By the time Cody Ross was denying us, it was raining. While I was taking Joshua to the bathroom they announced that the Mets Dash wouldn't be held. By now Joshua's seen more than his share of Dashes lost to rain and ESPN being grabby. He gave me a shocked look, saw it was true, threw back his head and began to wail. Then the Mets finished losing and we trudged back to the now aptly-named Aquatic Center in the rain to sit in traffic on College Point Boulevard. "I am never thinking about this game again," I said in the car, and with the exception of this blog post I mean it.

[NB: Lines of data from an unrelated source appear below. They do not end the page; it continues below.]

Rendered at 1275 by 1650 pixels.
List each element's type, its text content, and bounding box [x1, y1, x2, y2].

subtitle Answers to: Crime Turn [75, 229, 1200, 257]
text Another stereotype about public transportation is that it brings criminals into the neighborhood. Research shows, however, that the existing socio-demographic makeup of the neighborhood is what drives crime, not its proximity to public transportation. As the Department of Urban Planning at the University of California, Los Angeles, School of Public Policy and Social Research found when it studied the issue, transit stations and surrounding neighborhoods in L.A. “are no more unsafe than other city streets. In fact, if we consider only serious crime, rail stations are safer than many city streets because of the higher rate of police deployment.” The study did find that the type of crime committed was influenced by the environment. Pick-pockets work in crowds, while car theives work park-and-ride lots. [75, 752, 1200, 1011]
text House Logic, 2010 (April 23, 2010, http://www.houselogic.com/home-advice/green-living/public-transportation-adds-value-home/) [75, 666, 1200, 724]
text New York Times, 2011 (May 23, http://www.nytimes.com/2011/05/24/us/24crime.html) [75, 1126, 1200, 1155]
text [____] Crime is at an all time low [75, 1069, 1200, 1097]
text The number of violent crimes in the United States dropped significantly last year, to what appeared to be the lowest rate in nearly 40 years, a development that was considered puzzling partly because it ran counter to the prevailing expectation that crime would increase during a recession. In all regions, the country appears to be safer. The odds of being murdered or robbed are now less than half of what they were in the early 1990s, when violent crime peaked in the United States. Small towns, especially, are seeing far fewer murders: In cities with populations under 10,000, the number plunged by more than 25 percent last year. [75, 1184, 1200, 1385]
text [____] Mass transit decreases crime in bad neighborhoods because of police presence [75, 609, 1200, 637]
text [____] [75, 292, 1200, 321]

It was a day that desperately needed a silver lining, and fortunately there was one -- a gathering of bloggers in SNY''s suite, set up through the kind auspices of MetsBlog's Matt Cerrone. (Thanks, Matt!) I couldn't stay for long -- had to get back to Emily, our friends and our overtired kid -- so wasn't able to meet everyone I wanted to meet or gawk at what life in a luxury suite is like, beyond noting that up there the beer is not only free but served in -- ooh la la -- glass bottles. But seeing Matt and the MetsBlog folks and Coop and Anthony and Brooklyn Met Fan up there gave me a feeling of honest-to-goodness Blog Brotherhood. In 2005, when Greg and I started Faith and Fear on a spring-training lark, blogs were an afterthought for the Mets and a way of thinking about the team that was reserved for Netheads. Two and a half seasons later, thanks to all those folks' hard work and thoughtful writing, MetsBlog is an integral part of the SNY/Mets ecosystem, and blogs of all stripes are becoming a crucial way for fans get their news, stage their debates and cherish the histories of franchises and fans alike. No, we weren't in the press box -- but if I'd wanted to be in the press box, I would have gone that route a long time ago. We were on the same level as those guys, just down the hall, and that struck me as just right.

The other silver lining? As a couple of posts and comments here have noted, I've now entered what is sometimes delicately called a career transition -- my 12 1/2 years with the Wall Street Journal Online ended on Friday. Fortunately, the very next business day turns out to have a Met game added to it. Mets-Pirates, 1 p.m., and you'd better believe I'm going. Because of all the summer days I wanted to but couldn't. Because I'm sure as heck not interested in sitting around the house wondering what to do with myself. Because I can.

Yeah, the weather report is iffy. It's OK. That's the difference between silver linings and plain old silver.